Portopulmonary Hypertension: Treatment
We reported the longest follow-up study for patients undergoing liver transplantation with POPH in 2014.41 Seven patients with moderate to severe POPH received a liver transplant at our institution between June 2004 and January 2011. Mean pulmonary artery pressure was reduced to < 35 mm Hg, with appropriate POPH therapy in all of the patients. Both the graft and patient survival rates were 85.7% after a median follow-up of 7.8 years. The 1 patient who did not survive died from complications related to recurrent hepatitis C and cirrhosis, not from POPH-related issues. Four of the remaining 6 patients continue to require oral vasodilator therapy post-transplant, suggesting irreversible remodeling of the pulmonary vasculature. Two patients (4.4 and 8.5 years post-transplant) have no evidence of pulmonary hypertension post-transplant and therefore do not require medical treatment for pulmonary hypertension. We concluded that POPH responsive to vasodilator therapy is an appropriate indication for liver transplant, with excellent long-term survival.

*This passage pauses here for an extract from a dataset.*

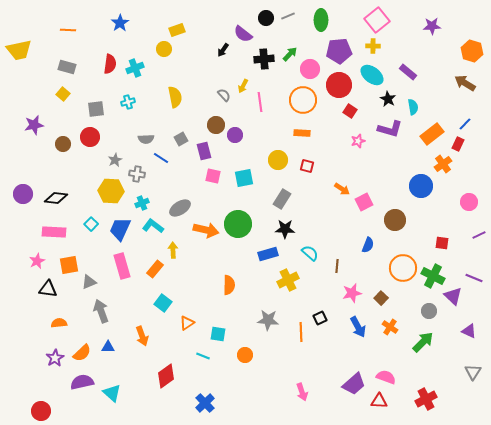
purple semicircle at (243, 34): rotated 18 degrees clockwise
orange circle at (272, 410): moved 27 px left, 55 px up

Hollatz et al published their data on 11 patients with moderate to severe POPH who were successfully treated (mostly with oral sildenafil and subcutaneous treprostinil) as a bridge to liver transplant.42 The mortality rate was 0, with a follow-up duration of 7 to 60 months. Interestingly, 7 of the 11 patients (64%) were off all pulmonary vasodilators post-transplant. Ashfaq et al reported similar results.11 Nine of 11 patients with treated moderate to severe POPH who received liver transplants stopped vasodilator therapy at a median period of 9.2 months post-transplant. Raevens et al described a group of 3 patients with POPH who went on to liver transplant after their pulmonary pressures were decreased with combined oral vasodilator therapy: 1 required continued long-term vasodilator therapy, another was weaned off medications after transplant, and the third patient died during the liver transplant from perioperative complications that induced uncontrolled pulmonary hypertension.43
Patient Selection
In 2006, the United Network for Organ Sharing (UNOS) initiated a policy whereby a higher priority for liver transplantation was granted for highly selected patients in the United States.44 UNOS policy 3.6.4.5.6 upgraded POPH patients to a MELD score of 22, with an increase in MELD every 3 months as long as MPAP remained < 35 mm Hg and PVR remained < 400 dynes/s/cm–5. One hundred fifty-five patients were granted MELD exception points for POPH between 2002 and 2010 and went on to receive liver transplants.45 Goldberg et al collected data from the Organ Procurement and Transplantation Network (OPTN) and compared outcomes of patients with approved POPH MELD exception points versus waitlist candidates with no exception points.46 One hundred fifty-five waitlisted patients received POPH MELD exception points, with only 43.1% meeting OPTN exception requirements. One-third did not fulfill hemodynamic criteria consistent with POPH or had missing data, and 80% went on to receive a liver transplant. Waitlist candidates receiving POPH MELD exception points also had increased waitlist mortality and several early post-transplant deaths. The authors felt these data highlighted the need for OPTN/UNOS to revise their policy for POPH MELD exceptions points, revise how points are rewarded, and continue research to help risk stratify these patients to minimize perioperative complications.
Conclusion
Several effective medical treatment regimens are available, including prostanoids, endothelin receptor antagonists, and PDE-5 inhibitors. Liver transplantation is a potential cure but is only recommended if MPAP can be decreased to ≤ 35 mmHg. Long-term follow-up studies have shown these patients do well several years post-transplant but may continue to require oral therapy for their POPH.